“Ngicela kukhuluma naPhesheya,” I said as I poked my head into Phesheya’s office, grinning. I want to speak with Phesheya.
“Ah, unjani sisi?” said Phesheya, grinning back. How are you?
I took a seat and laid down my stack of papers on his desk. He pushed himself away from his computer and sat directly across from me, giving me his attention. I was there for a quick meeting with our project donor.
“I see you’re enjoying some umbile,” I said, flicking my eyes in the direction of the half-eaten piece of roasted corn sitting on his desk.
Phesheya leaned over, picked up the corn, and handed it to me. “Here you go – for the American! Because you don’t have maize in America, you have to eat a lot of it while you’re here.”
I took the piece of corn from him with an indignant look and said, “We have lots of maize in America! We eat it all the time,” I said, taking a bite of umbile. The fat, white kernels of corn were bulging, and the blackened pieces were giving off the smoky smell of the fire that had roasted it. This particular type of roasted corn is one of my favorite things to eat in Swaziland.
“No, you don’t,” countered Phesheya. “You have corn, not maize, and it’s not like this maize. It’s that small, yellow, sweet kind,” he said, his face barely disguising the disgust he apparently felt towards yellow corn. “This one is far better.”
I decided to leave the argument; after all, the umbile really was delicious and I couldn’t offer any counterarguments to what was basically a matter of taste. I chewed thoughtfully for a moment before we got down to business.
Our meeting only lasted a short time, and after a few minutes, my project finance officer, Mbuyiseni, joined us, taking a seat quietly at the table. But by that time, we had finished discussing the project issues and were just chatting.
I held up the umbile to Mbuyiseni and said, “If you had arrived earlier, you could have gotten a snack like me!” He grinned as I took another bite of the umbile. Phesheya smiled as well, but suddenly reached over and took the piece of corn out of my hands.
“You know, people like me and Mbuyiseni are already old men here in Swaziland,” said Phesheya. He leaned back in his chair and took a bite of maize, ruminating, and I watched him, wondering what had just happened and whether he remembered giving me the corn only moments earlier.
Mbuyiseni turned to me and asked if I still have my grandparents. I replied that I was lucky to have my Nana still in my life, and that I also still had both of my parents.

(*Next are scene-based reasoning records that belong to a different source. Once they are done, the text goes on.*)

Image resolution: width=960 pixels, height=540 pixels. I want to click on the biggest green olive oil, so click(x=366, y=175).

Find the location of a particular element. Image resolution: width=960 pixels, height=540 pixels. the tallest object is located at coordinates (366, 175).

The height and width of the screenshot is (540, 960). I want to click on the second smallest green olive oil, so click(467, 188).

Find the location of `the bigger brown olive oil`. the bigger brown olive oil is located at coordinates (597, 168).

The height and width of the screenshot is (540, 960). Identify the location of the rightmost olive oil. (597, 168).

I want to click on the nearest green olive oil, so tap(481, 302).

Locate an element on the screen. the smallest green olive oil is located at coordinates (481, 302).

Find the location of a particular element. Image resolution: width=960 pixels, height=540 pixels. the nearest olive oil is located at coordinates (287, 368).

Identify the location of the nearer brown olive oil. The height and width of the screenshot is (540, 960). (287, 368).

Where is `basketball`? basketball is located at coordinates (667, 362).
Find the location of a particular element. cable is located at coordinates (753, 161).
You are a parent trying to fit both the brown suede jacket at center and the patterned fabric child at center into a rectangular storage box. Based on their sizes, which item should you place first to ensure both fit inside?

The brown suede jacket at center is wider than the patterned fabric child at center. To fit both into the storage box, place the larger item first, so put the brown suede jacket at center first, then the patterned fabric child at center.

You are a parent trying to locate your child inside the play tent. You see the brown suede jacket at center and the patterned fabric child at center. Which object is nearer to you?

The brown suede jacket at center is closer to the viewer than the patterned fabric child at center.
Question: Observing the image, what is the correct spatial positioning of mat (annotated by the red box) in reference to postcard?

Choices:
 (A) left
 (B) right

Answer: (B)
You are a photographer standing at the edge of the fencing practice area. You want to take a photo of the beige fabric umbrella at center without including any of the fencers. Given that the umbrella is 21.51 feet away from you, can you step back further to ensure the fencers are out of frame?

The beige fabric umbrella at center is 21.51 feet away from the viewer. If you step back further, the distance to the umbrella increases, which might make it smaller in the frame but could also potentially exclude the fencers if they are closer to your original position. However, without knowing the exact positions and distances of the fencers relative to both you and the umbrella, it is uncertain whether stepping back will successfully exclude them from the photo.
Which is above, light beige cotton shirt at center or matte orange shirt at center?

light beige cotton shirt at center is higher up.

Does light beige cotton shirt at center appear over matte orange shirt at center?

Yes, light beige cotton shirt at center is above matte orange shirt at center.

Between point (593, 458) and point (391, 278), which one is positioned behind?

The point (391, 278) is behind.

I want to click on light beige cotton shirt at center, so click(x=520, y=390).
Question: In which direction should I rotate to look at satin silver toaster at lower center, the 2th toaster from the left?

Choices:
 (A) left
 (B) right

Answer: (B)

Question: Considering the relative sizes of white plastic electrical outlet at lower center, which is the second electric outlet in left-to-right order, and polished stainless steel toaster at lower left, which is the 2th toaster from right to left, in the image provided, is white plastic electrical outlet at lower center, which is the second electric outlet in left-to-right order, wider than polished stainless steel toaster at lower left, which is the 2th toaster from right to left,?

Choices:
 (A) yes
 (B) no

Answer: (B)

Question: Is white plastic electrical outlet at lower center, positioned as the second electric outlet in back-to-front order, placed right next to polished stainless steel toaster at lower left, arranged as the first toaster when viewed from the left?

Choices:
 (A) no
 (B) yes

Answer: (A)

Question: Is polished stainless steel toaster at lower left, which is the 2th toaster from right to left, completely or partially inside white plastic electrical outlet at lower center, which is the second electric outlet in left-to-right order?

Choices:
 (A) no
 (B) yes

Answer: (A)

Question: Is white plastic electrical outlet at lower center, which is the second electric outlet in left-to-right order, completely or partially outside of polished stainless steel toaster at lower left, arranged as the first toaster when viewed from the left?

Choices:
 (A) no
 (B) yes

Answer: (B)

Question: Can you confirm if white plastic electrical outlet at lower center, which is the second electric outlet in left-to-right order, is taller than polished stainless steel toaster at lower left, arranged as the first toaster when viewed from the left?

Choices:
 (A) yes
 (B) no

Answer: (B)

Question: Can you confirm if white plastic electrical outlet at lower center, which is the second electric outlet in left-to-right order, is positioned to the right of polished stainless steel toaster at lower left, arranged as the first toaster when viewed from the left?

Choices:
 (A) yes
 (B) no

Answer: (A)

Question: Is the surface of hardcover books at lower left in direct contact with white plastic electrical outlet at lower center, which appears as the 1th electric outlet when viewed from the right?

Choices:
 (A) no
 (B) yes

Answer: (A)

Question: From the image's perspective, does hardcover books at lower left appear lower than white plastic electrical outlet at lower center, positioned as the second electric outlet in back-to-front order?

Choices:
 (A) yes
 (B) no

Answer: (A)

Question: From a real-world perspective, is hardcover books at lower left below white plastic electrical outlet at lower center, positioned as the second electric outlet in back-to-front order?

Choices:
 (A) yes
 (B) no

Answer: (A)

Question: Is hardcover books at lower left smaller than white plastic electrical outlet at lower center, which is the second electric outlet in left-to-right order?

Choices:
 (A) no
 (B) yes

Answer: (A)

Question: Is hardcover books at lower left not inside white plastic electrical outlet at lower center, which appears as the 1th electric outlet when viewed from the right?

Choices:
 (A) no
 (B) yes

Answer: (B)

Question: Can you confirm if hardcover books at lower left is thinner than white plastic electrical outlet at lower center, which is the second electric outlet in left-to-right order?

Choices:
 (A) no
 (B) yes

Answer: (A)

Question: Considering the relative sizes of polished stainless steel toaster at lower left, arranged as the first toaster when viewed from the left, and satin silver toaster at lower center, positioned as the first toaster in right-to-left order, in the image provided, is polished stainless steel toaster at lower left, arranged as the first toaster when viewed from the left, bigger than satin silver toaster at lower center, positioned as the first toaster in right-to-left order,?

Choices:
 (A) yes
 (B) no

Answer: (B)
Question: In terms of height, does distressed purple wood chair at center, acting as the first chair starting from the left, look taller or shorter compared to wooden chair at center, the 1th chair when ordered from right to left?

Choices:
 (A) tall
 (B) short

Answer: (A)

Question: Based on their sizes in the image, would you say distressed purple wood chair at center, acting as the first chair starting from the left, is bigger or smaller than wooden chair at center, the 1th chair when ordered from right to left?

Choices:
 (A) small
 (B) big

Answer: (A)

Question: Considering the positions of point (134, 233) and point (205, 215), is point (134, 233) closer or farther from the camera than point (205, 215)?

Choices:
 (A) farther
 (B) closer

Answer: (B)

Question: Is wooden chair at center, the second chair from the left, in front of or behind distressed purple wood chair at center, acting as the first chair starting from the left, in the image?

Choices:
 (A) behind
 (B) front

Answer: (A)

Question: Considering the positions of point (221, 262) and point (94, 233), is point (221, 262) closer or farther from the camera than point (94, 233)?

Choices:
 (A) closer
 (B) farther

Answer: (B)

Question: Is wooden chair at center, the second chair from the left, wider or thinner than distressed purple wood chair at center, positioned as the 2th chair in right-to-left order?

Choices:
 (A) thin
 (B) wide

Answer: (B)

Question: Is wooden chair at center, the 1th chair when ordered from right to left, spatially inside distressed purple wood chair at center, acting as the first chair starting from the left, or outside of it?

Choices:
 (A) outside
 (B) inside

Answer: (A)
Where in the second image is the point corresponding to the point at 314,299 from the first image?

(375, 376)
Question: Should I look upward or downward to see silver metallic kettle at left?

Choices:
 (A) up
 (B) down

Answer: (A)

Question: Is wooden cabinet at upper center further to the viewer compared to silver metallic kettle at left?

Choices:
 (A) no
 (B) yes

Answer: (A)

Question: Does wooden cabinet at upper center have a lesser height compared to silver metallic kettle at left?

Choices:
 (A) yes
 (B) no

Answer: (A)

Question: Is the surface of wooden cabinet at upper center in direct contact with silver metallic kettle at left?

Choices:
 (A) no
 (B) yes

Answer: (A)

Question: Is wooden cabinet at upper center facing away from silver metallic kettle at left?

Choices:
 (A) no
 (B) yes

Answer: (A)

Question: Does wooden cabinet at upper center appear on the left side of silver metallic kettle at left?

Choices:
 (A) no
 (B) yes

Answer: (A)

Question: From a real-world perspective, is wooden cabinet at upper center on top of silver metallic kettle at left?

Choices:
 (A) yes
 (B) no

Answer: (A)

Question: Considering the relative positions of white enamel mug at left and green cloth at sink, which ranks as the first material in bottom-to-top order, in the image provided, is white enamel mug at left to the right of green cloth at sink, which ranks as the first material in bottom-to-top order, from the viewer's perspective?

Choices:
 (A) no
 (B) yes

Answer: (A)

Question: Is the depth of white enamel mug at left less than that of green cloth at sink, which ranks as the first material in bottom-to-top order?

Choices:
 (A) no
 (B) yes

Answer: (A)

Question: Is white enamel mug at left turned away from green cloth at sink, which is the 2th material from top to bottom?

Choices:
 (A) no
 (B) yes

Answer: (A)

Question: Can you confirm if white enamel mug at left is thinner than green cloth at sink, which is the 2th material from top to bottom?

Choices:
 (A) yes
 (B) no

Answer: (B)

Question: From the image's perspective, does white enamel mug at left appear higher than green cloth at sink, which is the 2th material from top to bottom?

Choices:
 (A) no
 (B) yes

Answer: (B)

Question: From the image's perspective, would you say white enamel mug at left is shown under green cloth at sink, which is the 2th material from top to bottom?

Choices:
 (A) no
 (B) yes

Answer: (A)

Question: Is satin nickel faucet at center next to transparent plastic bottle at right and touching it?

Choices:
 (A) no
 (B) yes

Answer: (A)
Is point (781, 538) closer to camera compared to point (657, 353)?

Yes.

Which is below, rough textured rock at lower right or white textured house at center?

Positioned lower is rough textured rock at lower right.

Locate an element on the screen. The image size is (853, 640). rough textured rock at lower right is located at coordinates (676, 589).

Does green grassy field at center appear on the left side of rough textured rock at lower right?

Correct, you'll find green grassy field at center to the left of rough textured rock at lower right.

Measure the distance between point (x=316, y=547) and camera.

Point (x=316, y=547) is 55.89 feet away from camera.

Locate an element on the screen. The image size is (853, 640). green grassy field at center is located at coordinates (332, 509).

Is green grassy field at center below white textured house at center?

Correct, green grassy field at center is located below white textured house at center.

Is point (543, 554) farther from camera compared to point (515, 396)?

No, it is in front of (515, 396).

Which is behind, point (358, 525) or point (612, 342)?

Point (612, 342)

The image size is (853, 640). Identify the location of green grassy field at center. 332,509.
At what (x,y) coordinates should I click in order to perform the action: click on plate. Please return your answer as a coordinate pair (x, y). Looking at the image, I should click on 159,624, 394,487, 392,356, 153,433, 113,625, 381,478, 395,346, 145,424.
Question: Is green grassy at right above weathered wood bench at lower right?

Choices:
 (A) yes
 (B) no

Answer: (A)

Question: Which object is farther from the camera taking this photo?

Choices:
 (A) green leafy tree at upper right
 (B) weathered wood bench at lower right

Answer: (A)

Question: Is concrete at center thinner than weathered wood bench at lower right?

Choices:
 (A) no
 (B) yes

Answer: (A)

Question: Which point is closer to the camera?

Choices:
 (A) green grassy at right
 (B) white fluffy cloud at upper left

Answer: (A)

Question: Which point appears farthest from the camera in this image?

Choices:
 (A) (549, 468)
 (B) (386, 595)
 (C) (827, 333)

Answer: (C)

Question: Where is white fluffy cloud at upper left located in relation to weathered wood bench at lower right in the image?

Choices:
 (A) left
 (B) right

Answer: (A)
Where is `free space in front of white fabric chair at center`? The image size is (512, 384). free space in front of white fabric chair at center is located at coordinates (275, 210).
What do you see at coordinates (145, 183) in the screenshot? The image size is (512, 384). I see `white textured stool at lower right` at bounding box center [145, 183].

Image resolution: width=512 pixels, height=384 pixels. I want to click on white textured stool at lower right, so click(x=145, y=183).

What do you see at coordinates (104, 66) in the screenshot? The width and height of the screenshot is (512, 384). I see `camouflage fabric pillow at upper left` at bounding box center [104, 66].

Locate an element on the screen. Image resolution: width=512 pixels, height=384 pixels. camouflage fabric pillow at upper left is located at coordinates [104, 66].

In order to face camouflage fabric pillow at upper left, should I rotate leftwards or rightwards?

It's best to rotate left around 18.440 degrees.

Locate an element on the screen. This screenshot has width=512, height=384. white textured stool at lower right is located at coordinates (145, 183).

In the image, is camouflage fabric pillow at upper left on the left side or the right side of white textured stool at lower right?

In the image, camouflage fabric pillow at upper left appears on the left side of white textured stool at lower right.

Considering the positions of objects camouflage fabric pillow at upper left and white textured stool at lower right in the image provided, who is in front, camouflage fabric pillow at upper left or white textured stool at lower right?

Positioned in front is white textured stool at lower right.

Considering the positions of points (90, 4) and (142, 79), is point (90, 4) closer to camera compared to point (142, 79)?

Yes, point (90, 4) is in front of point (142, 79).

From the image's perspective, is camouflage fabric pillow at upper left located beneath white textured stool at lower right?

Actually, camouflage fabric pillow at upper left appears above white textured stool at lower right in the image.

He looked at Phesheya with a look of disbelief on his face, shaking his head in wonder.
Phesheya looked back at him and said, “You see? These people will still be alive in fifty years, when you and I will be long gone, no longer even memories. You and I should have died by now anyway. We’re both already past the life expectancy for Swaziland,” he said, taking another bite of corn. The life expectancy for men in Swaziland as of 2007 was somewhere in the early thirties, he told me.
“But why is it that people live so much longer in America?” inquired Mbuyiseni.
Phesheya replied, “They have better health care. And they have Obama.”
Yes, the medicinal and quality-of-life-enhancing properties of Obama are many, I thought to myself with a smile. “And besides that,” I added, “there is access to better nutrition and more food in general, better access to information about health, better sanitation systems – that kind of thing. But most importantly,” I said, “the HIV rate is much, much lower there.”
Mbuyiseni nodded his understanding. “So we’ll be gone but you’ll still be alive with your grandchildren,” he said, smiling sorrowfully.
Those words hit me like an ocean of sadness, with waves of unfairness and inequity and LACK lapping at the shore.
“I guess I might,” I said. “But you never know. Maybe we’ll both get to see our grandchildren.” I searched his face.
“Maybe,” he said. But I wasn’t sure if either of us believed it.